Still, their use in cardiac sarcoidosis specifically is not well established. While reports indicate that these treatments can resolve signs of cardiac sarcoidosis and reduce corticosteroid doses for patients, there is a hesitancy to use them in the clinic, according to researchers.
That’s because of a potential link between these medications and worsening heart failure — a warning that comes on the therapies’ prescribing labels. The medications also are associated with other potentially serious side effects, like infections or cancer.
In their study, the scientists retrospectively reviewed data from cardiac sarcoidosis patients who were treated with adalimumab or infliximab between 2016 and 2021. All were included in a Mayo Clinic research database.
The analysis involved 31 patients, predominantly white individuals with a median age of 53, who had probable, presumed, or definite cardiac sarcoidosis. Of them, 15 were treated with adalimumab, 13 with infliximab, and three started on adalimumab and later transitioned to infliximab due to side effects.
The patients had been living with cardiac sarcoidosis for a median of about 1.5 years before starting a TNF-a inhibitor, which they used for a median of 14 months, or a little more than a year.
A form of PET imaging using a tracer called 18F‐fluorodeoxyglucose (FDG) was used to detect granulomas before and after starting treatment. This tracer visualizes areas of active inflammation, thus, a reduction in signal generally indicates an easing of sarcoidosis.
Prior to starting the TNF-a inhibitor, 68% of patients were using prednisone, a corticosteroid. At the time of their first FDG-PET scan after starting treatment — an average of five months after initiating the inhibitor — this was reduced to 55%.
The mean dose of prednisone also decreased significantly by the second PET scan after starting on the TNF-a inhibitor, declining from a mean of 18.6 mg to 7.7 mg, and continuing to decline thereafter.
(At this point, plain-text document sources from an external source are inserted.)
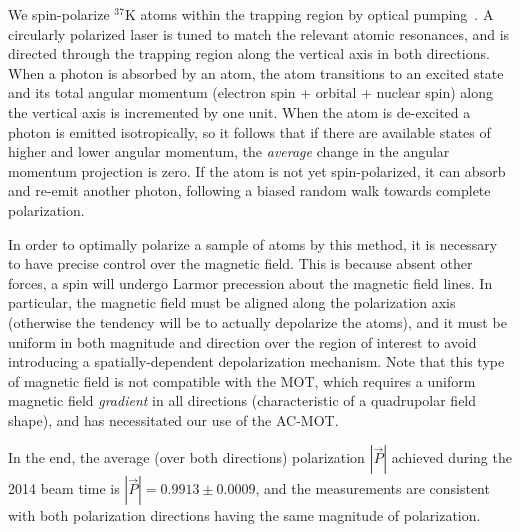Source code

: 

We spin-polarize $^{37}\textrm{K}$ atoms within the trapping region by optical pumping~\cite{ben_OP}.  A circularly polarized laser is tuned to match the relevant atomic resonances, and is directed through the trapping region along the vertical axis in both directions.  When a photon is absorbed by an atom, the atom transitions to an excited state and its total angular momentum (electron spin + orbital + nuclear spin) along the vertical axis is incremented by one unit.  When the atom is de-excited a photon is emitted isotropically, 
so it follows that if there are available states of higher and lower angular momentum, the \emph{average} change in the angular momentum projection is zero.  If the atom is not yet spin-polarized, it can absorb and re-emit another photon, following a biased random walk towards complete polarization.  

In order to optimally polarize a sample of atoms by this method, it is necessary to have precise control over the magnetic field.  This is because absent other forces, a spin will undergo Larmor precession about the magnetic field lines.  In particular, the magnetic field must be aligned along the polarization axis (otherwise the tendency will be to actually depolarize the atoms), and it must be uniform in both magnitude and direction over the region of interest to avoid introducing a spatially-dependent depolarization mechanism.  
Note that this type of magnetic field is not compatible with the MOT, which requires a uniform magnetic field \emph{gradient} in all directions (characteristic of a quadrupolar field shape), and has necessitated our use of the AC-MOT.

In the end, the average (over both directions) polarization $|\vec{P}|$ achieved during the 2014 beam time is $|\vec{P}| = 0.9913 \pm 0.0009$, and the measurements are consistent with both polarization directions having the same magnitude of polarization\cite{ben_OP}.



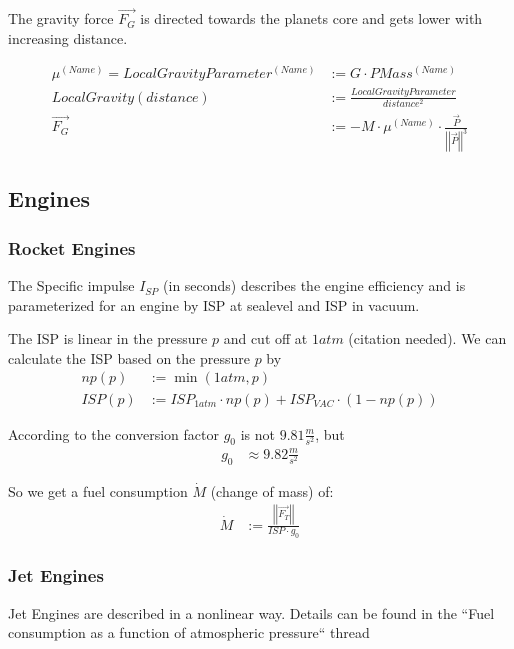 \documentclass[11pt]{article}
\newcommand{\oa}[1]{\overrightarrow{#1}}
\newcommand{\F}[1]{\oa{F_{#1}}}
\newcommand{\Pos}{\oa{P}}
\newcommand{\absvec}[1]{\left|\left|{#1}\right|\right|}
\begin{document}
The  gravity force $\F{G}$ is directed towards the
planets core and gets lower with increasing distance.

\begin{align}
  \mu^{(Name)} = LocalGravityParameter^{(Name)} &:= G \cdot PMass^{(Name)} \nonumber\\
  LocalGravity(distance) &:= \frac{LocalGravityParameter}{distance^2}\nonumber\\
  \F{G} &:= - M \cdot \mu^{(Name)}\cdot\frac{\Pos}{\absvec{\Pos}^3}
\end{align}

\subsection{Engines}

\subsubsection{Rocket Engines}

The  Specific impulse $I_{SP}$ (in seconds) describes the
engine efficiency and is parameterized for an engine by ISP at
sealevel and ISP in vacuum.

The ISP is linear in the pressure $p$ and cut off at $1atm$
(citation needed).  We can calculate the ISP based on the pressure
$p$ by
\begin{align}
  np(p) &:= \min(1 atm, p)\\
  ISP(p) &:= ISP_{1atm} \cdot np(p) + ISP_{VAC} \cdot (1-np(p))
\end{align}

According to \cite{ECF} the conversion factor $g_0$ is not
$9.81\frac{m}{s^2}$, but
\begin{align}
  g_0 &\approx 9.82\frac{m}{s^2}
\end{align}

So we get a fuel consumption $\dot{M}$ (change of mass) \cite{SPI} of:
\begin{align}
\dot{M} & := \frac{\absvec{\oa{F_T}}}{ISP \cdot g_0}
\end{align}

\subsubsection{Jet Engines}

Jet Engines are described in a nonlinear way. Details can be found in
the ``Fuel consumption as a function of atmospheric pressure`` thread
\cite{JetEngines}
\end{document}
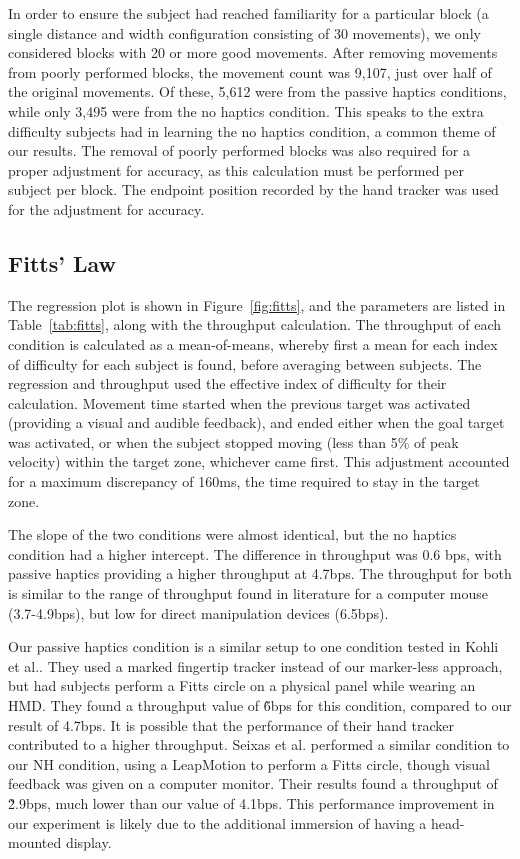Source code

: \documentclass[]{aiaa-tc}%
\begin{document}
In order to ensure the subject had reached familiarity for a particular block (a single distance and width configuration consisting of 30 movements), we only considered blocks with 20 or more good movements.
After removing movements from poorly performed blocks, the movement count was 9,107, just over half of the original movements.
Of these, 5,612 were from the passive haptics conditions, while only 3,495 were from the no haptics condition.
This speaks to the extra difficulty subjects had in learning the no haptics condition, a common theme of our results.
The removal of poorly performed blocks was also required for a proper adjustment for accuracy, as this calculation must be performed per subject per block.
The endpoint position recorded by the hand tracker was used for the adjustment for accuracy.

\subsection{Fitts' Law}

The regression plot is shown in Figure~\ref{fig:fitts}, and the parameters are listed in Table~\ref{tab:fitts}, along with the throughput calculation.
The throughput of each condition is calculated as a mean-of-means, whereby first a mean for each index of difficulty for each subject is found, before averaging between subjects.
The regression and throughput used the effective index of difficulty for their calculation.
Movement time started when the previous target was activated (providing a visual and audible feedback), and ended either when the goal target was activated, or when the subject stopped moving (less than 5\% of peak velocity) within the target zone, whichever came first.
This adjustment accounted for a maximum discrepancy of 160ms, the time required to stay in the target zone.

The slope of the two conditions were almost identical, but the no haptics condition had a higher intercept.
The difference in throughput was 0.6 bps, with passive haptics providing a higher throughput at 4.7bps.
The throughput for both is similar to the range of throughput found in literature for a computer mouse (3.7-4.9bps)\cite{soukoreff_towards_2004}, but low for direct manipulation devices (6.5bps)\cite{mackenzie_fitts_2015}.

Our passive haptics condition is a similar setup to one condition tested in Kohli et al.\cite{kohli_redirected_2012}.
They used a marked fingertip tracker instead of our marker-less approach, but had subjects perform a Fitts circle on a physical panel while wearing an HMD.
They found a throughput value of \~6bps for this condition, compared to our result of 4.7bps.
It is possible that the performance of their hand tracker contributed to a higher throughput.
Seixas et al.\cite{seixas_one_2015} performed a similar condition to our NH condition, using a LeapMotion to perform a Fitts circle, though visual feedback was given on a computer monitor.
Their results found a throughput of \~2.9bps, much lower than our value of 4.1bps.
This performance improvement in our experiment is likely due to the additional immersion of having a head-mounted display.
\end{document}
Cardiac sarcoidosis severity also was decreased after starting the medications. The number of areas with an active FDG signal had significantly reduced at the first scan after starting treatment.
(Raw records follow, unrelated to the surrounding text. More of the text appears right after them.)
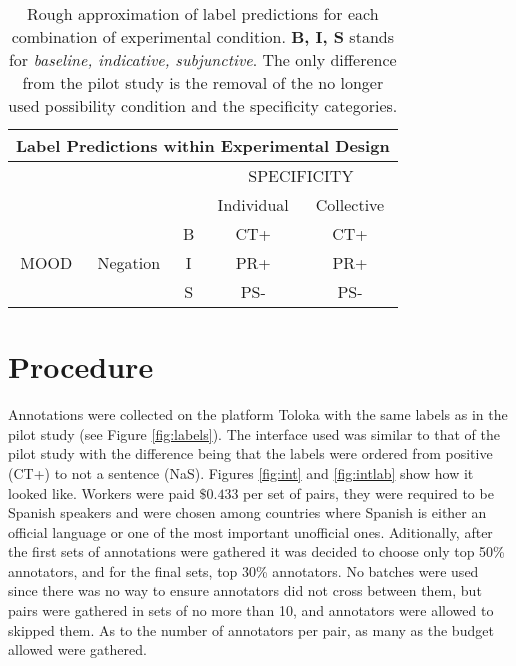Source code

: \begin{table}
\centering
\begin{tabular}{|c|c|c|c|c|}
\hline
\multicolumn{5}{|c|}{Label Predictions within Experimental Design}\\\hline
                      & & &\multicolumn{2}{c|}{SPECIFICITY} \\\hline
                      & & & Individual & Collective\\\cline{4-5} 
\multirow{3}{*}{MOOD} & \multirow{3}{*}{Negation} & B & CT+ & CT+ \\\cline{3-5}
                      &                           & I & PR+& PR+ \\\cline{3-5}
                      &                           & S & PS- & PS-\\\hline                                                                           
\end{tabular}
\caption[Label predictions.]{Rough approximation of label predictions for each combination of experimental condition. \textbf{B, I, S} stands for \textit{baseline, indicative, subjunctive}. The only difference from the pilot study is the removal of the no longer used possibility condition and the specificity categories.}
\label{tab:predict}
\end{table}

\section{Procedure}\label{sect:proc}
Annotations were collected on the platform Toloka \citep{Pavlichenko2021crowdspeech} with the same labels as in the pilot study (see Figure \ref{fig:labels}). The interface used was similar to that of the pilot study with the difference being that the labels were ordered from positive (CT+) to not a sentence (NaS). Figures \ref{fig:int} and \ref{fig:intlab} show how it looked like. Workers were paid $\$0.433$ per set of pairs, they were required to be Spanish speakers and were chosen among countries where Spanish is either an official language or one of the most important unofficial ones. Aditionally, after the first sets of annotations were gathered it was decided to choose only top 50\% annotators, and for the final sets, top 30\% annotators. No batches were used since there was no way to ensure annotators did not cross between them, but pairs were gathered in sets of no more than 10, and annotators were allowed to skipped them. As to the number of annotators per pair, as many as the budget allowed were gathered.\\

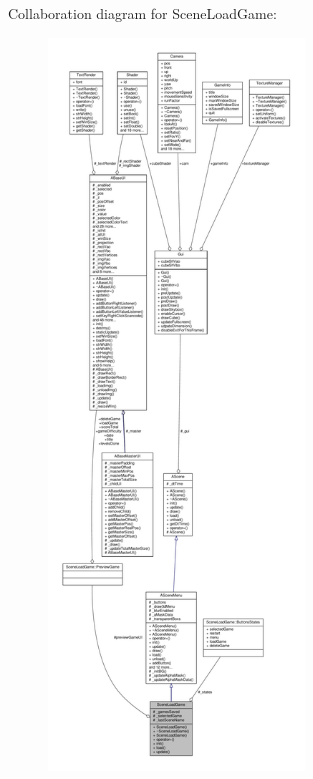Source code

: Collaboration diagram for Scene\+Load\+Game\+:
\nopagebreak
\begin{figure}[H]
\begin{center}
\leavevmode
\includegraphics[height=550pt]{class_scene_load_game__coll__graph}
\end{center}
\end{figure}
Marked improvements seen with use of TNF-a inhibitors in analysis
Overall, most patients demonstrated either marked improvements or complete resolution of cardiac sarcoidosis over time, reflected by a reduction or absence in FDG uptake, according to the scientists.
For patients with available heart function data, a trend toward improved measures of blood pumping also was observed, although this finding did not reach statistical significance.
A total of eight patients reported adverse side effects, three of whom stopped treatment because of them. Reported side effects included chest tightness in three patients and headaches in two. Allergic rash, drug-induced lupus, and worsening heart failure each occurred in one person.
One individual was diagnosed with skin cancer. Meanwhile, infectious complications were reported in five people, and three people were unexpectedly hospitalized for infection a median of more than two years (28.9 months) after starting treatment.
Within three years of starting treatment, four people (13%) experienced a cardiovascular-related hospitalization, a median of about a year after starting treatment.
“Considering the median time to hospitalization … and the low percentage of patients experiencing these complications, this evidence suggests a relatively positive safety profile,” the researchers wrote, noting there was “no clear association with cardiac morbidity and mortality after therapy initiation.”
“There remains a great need for prospective evaluation of the efficacy of various immunomodulatory agents, including [TNF-a] inhibitor therapy, in [cardiac sarcoidosis],” the team concluded.